▶ [What is asked] Update the listing below by changing each "Clock reading" to "Time shown" and keeping every other part unchanged. Leave the pictures out of your version.

▶ [Input for this task]
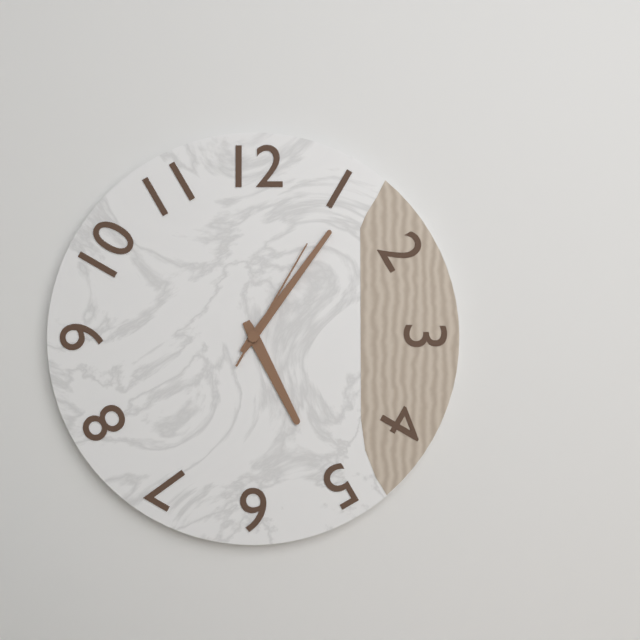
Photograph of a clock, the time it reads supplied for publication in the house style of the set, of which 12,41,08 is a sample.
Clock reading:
5,06,05
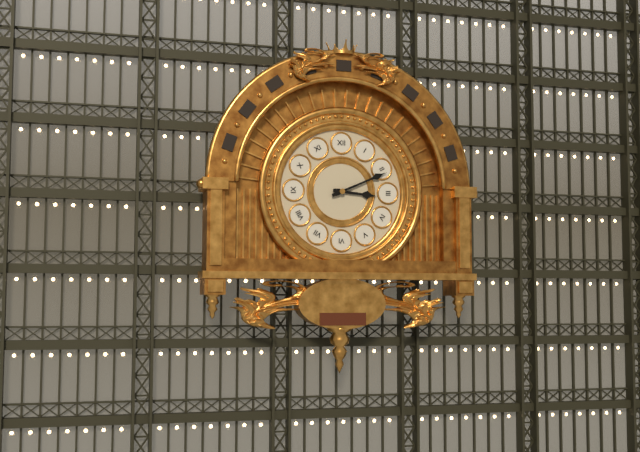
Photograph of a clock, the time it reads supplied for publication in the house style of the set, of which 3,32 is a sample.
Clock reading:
3,11
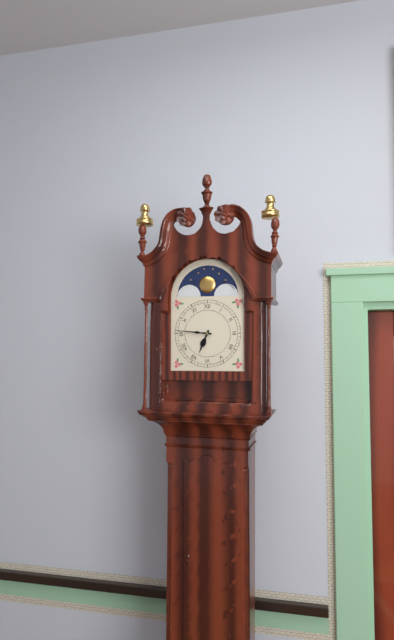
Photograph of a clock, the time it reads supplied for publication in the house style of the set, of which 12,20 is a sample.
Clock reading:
6,46
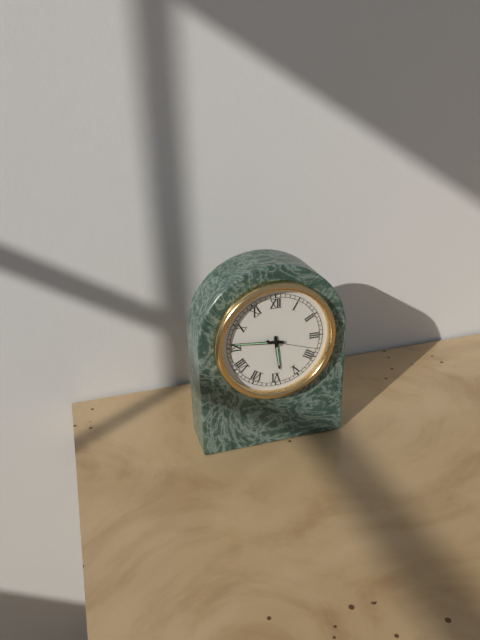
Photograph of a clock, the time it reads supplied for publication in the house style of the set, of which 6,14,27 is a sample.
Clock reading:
5,46,18
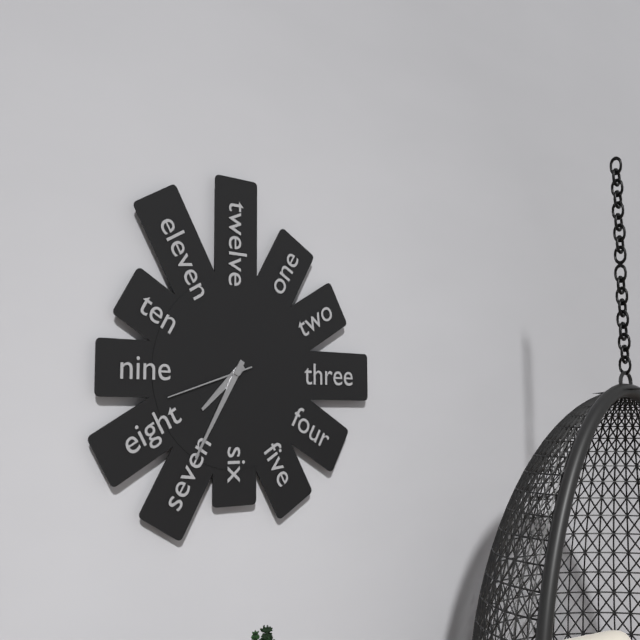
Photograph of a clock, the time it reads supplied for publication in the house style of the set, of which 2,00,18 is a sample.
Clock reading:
7,35,42
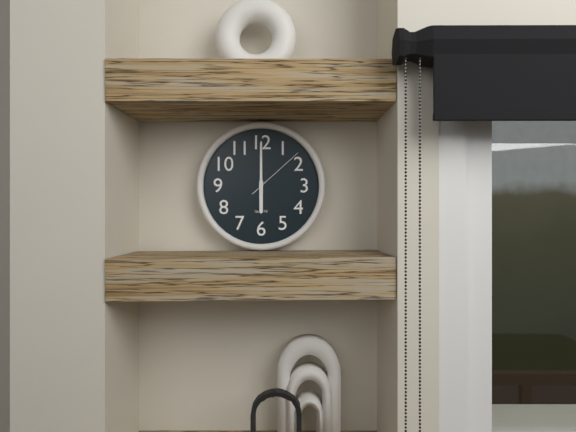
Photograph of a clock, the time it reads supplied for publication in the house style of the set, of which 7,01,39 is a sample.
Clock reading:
6,00,08
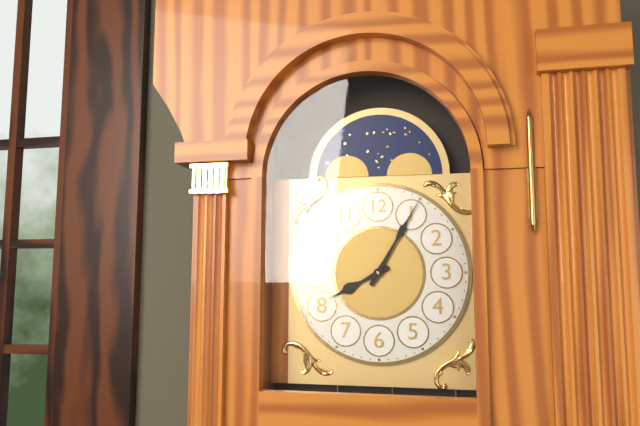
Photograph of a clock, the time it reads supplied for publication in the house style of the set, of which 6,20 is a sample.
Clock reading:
8,05
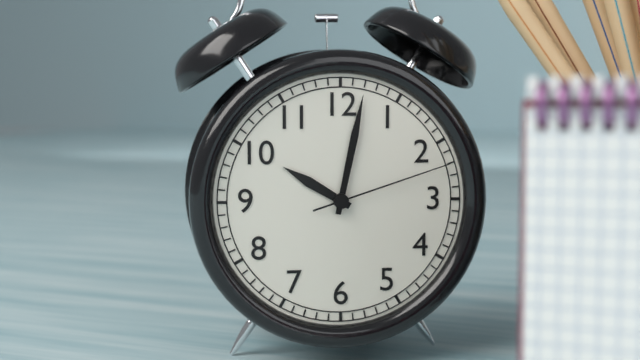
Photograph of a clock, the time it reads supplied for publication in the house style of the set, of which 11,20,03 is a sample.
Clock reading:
10,02,12
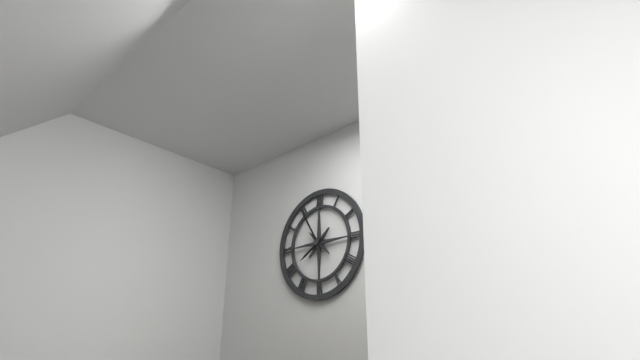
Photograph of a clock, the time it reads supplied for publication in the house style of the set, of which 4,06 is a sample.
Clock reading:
7,55
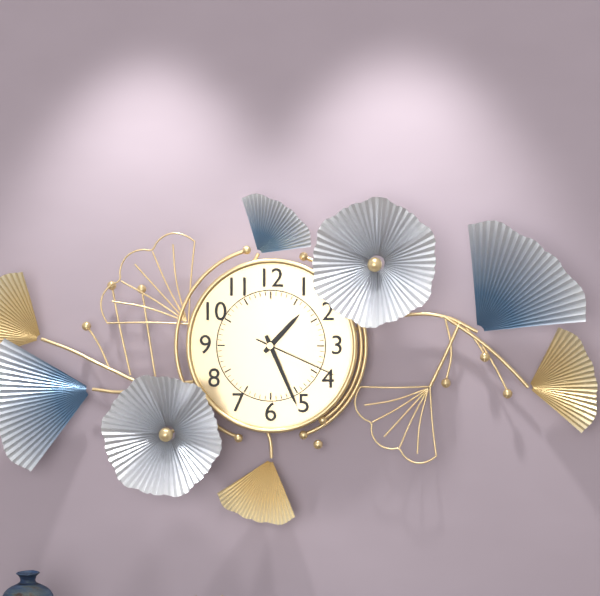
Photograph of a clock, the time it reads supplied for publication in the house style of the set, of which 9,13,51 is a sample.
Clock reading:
1,26,19
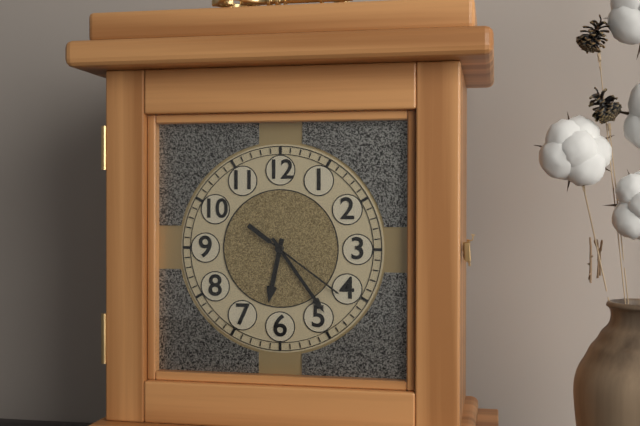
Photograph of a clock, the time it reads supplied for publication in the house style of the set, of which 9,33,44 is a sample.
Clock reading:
6,24,21
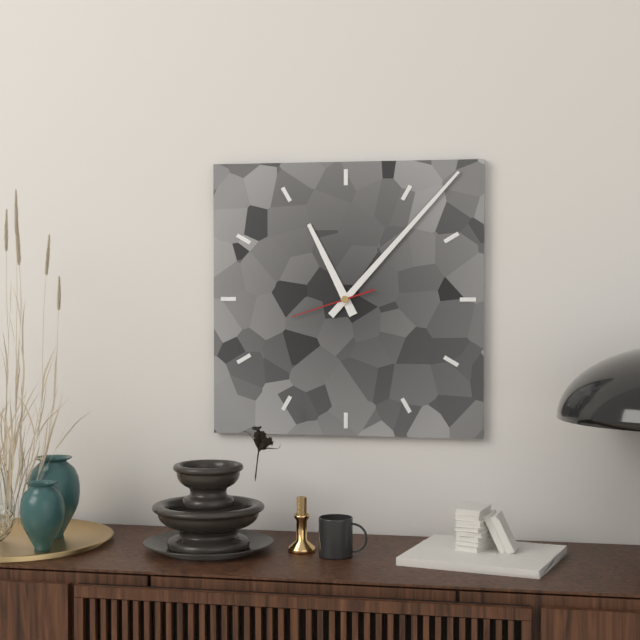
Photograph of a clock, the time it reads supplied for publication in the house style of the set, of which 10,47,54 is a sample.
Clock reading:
11,07,42
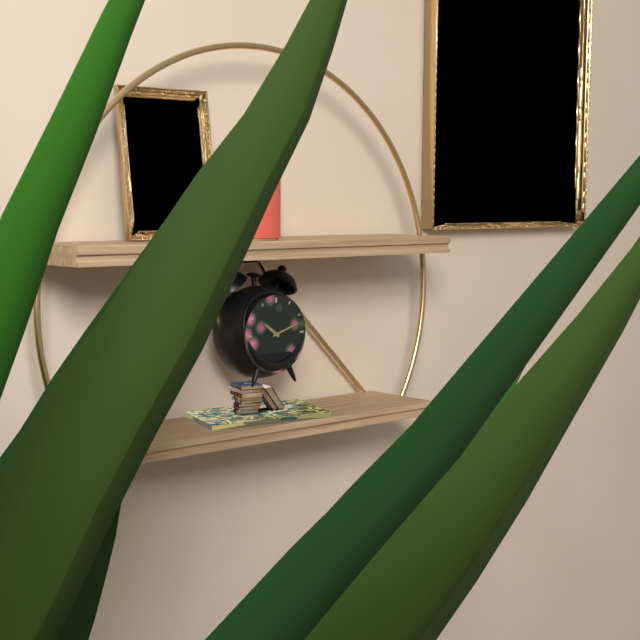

▶ [Task response]
Photograph of a clock, the time it reads supplied for publication in the house style of the set, of which 12,41,08 is a sample.
Time shown:
5,06,05
Photograph of a clock, the time it reads supplied for publication in the house style of the set, of which 3,32 is a sample.
Time shown:
3,11
Photograph of a clock, the time it reads supplied for publication in the house style of the set, of which 12,20 is a sample.
Time shown:
6,46
Photograph of a clock, the time it reads supplied for publication in the house style of the set, of which 6,14,27 is a sample.
Time shown:
5,46,18
Photograph of a clock, the time it reads supplied for publication in the house style of the set, of which 2,00,18 is a sample.
Time shown:
7,35,42
Photograph of a clock, the time it reads supplied for publication in the house style of the set, of which 7,01,39 is a sample.
Time shown:
6,00,08
Photograph of a clock, the time it reads supplied for publication in the house style of the set, of which 6,20 is a sample.
Time shown:
8,05
Photograph of a clock, the time it reads supplied for publication in the house style of the set, of which 11,20,03 is a sample.
Time shown:
10,02,12
Photograph of a clock, the time it reads supplied for publication in the house style of the set, of which 4,06 is a sample.
Time shown:
7,55
Photograph of a clock, the time it reads supplied for publication in the house style of the set, of which 9,13,51 is a sample.
Time shown:
1,26,19
Photograph of a clock, the time it reads supplied for publication in the house style of the set, of which 9,33,44 is a sample.
Time shown:
6,24,21
Photograph of a clock, the time it reads supplied for publication in the house style of the set, of which 10,47,54 is a sample.
Time shown:
11,07,42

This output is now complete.